Regional multilateralism is evolving in two important ways. First, IGAD has the chance to evolve into a better functioning regional forum, after the resumption of its rotating presidency and the appointment of a new executive secretary (former Ethiopian Foreign Minister Workneh Gebeyehu) in November 2019. IGAD’s potential to bring Eritrea back into the forum could be hindered by Eritrea’s preference for a multilateral platform that includes multiple potential hegemonic players, so none can dominate.91 Generally speaking, a functioning regional forum might actually be beneficial for promoting regional stability and cooperation, if a mutually agreeable organizing principle can be found around which a multilateral platform could emerge. This leads to the second important trend in multilateralism: the emergence of the Red Sea Council, a regional forum for the Red Sea and Gulf of Aden that connects some of the key players in the evolving Red Sea regional security landscape—in particular Egypt and Saudi Arabia. However, this new council’s mandate is narrowly framed around maritime security in a way that includes only coastal states. By excluding Ethiopia and the UAE, its ability to serve as a platform connecting all the major players is limited. Similarly, Somali tensions with the UAE may prevent the UAE’s participation for the foreseeable future. 92
This points to a few important considerations:
First, as reflected in the emergence of the Red Sea Council, the interconnectedness of the Horn and the Red Sea regions is increasingly apparent to actors on both the African and Middle Eastern sides. External actors, including donors and other influential states such as China or Turkey, are also aligning their policies across this region.
Second, under Abiy, Ethiopia remains the center of gravity in the Horn of Africa, and increasingly an influential player in the evolving Red Sea regional security—and, eventually, economic—landscape. Much will hinge on the stability of the Abiy administration in what promises to be a volatile period.
Third, Ethiopia’s regional aims under Abiy are grounded in familiar structural constraints that also guided previous governments, in particular economic considerations related to its export agenda. However, his administration has made a slight shift towards more orthodox economic policy on investment and monetary issues. Abiy’s diplomacy is more personalized and couched in the language of collaboration. Although this has produced a balance for the moment, it is not yet clear how medemer (synergy) will evolve as a principle for organizing foreign policy.
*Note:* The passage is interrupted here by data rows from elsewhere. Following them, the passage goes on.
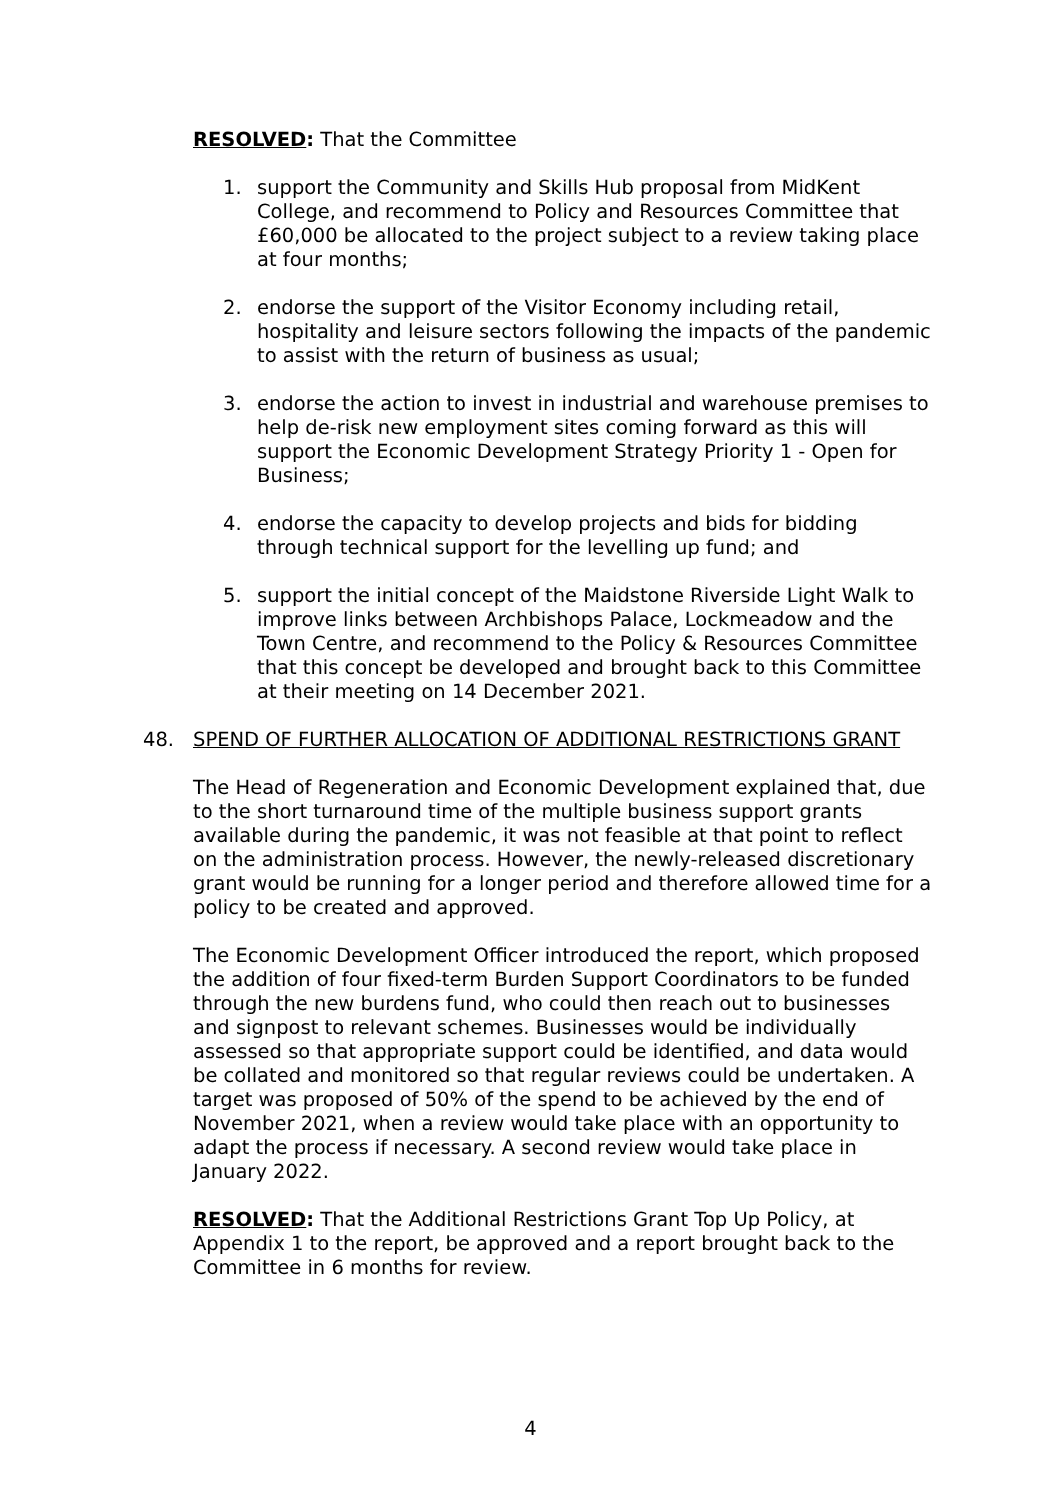RESOLVED: That the Committee
1. support the Community and Skills Hub proposal from MidKent College, and recommend to Policy and Resources Committee that £60,000 be allocated to the project subject to a review taking place at four months;
2. endorse the support of the Visitor Economy including retail, hospitality and leisure sectors following the impacts of the pandemic to assist with the return of business as usual;
3. endorse the action to invest in industrial and warehouse premises to help de-risk new employment sites coming forward as this will support the Economic Development Strategy Priority 1 - Open for Business;
4. endorse the capacity to develop projects and bids for bidding through technical support for the levelling up fund; and
5. support the initial concept of the Maidstone Riverside Light Walk to improve links between Archbishops Palace, Lockmeadow and the Town Centre, and recommend to the Policy & Resources Committee that this concept be developed and brought back to this Committee at their meeting on 14 December 2021.
48. SPEND OF FURTHER ALLOCATION OF ADDITIONAL RESTRICTIONS GRANT
The Head of Regeneration and Economic Development explained that, due to the short turnaround time of the multiple business support grants available during the pandemic, it was not feasible at that point to reflect on the administration process. However, the newly-released discretionary grant would be running for a longer period and therefore allowed time for a policy to be created and approved.
The Economic Development Officer introduced the report, which proposed the addition of four fixed-term Burden Support Coordinators to be funded through the new burdens fund, who could then reach out to businesses and signpost to relevant schemes. Businesses would be individually assessed so that appropriate support could be identified, and data would be collated and monitored so that regular reviews could be undertaken. A target was proposed of 50% of the spend to be achieved by the end of November 2021, when a review would take place with an opportunity to adapt the process if necessary. A second review would take place in January 2022.
RESOLVED: That the Additional Restrictions Grant Top Up Policy, at Appendix 1 to the report, be approved and a report brought back to the Committee in 6 months for review.
4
Finally, despite emerging multilateralism, significant fault lines remain, which existing platforms are unable to reconcile. Tensions between Egypt and Ethiopia over the development of the GERD appear to have precluded Ethiopia’s participation in the emerging Red Sea Council for the present. Under Abiy, Ethiopia’s aims in Sudan and Somalia are at cross purposes with those of Saudi Arabia and, especially, the UAE, although Ethiopia and the UAE have some mutual interest in the pursuit of infrastructure. Emirati policy in Somalia has produced a rift with the FGS that will be difficult to repair.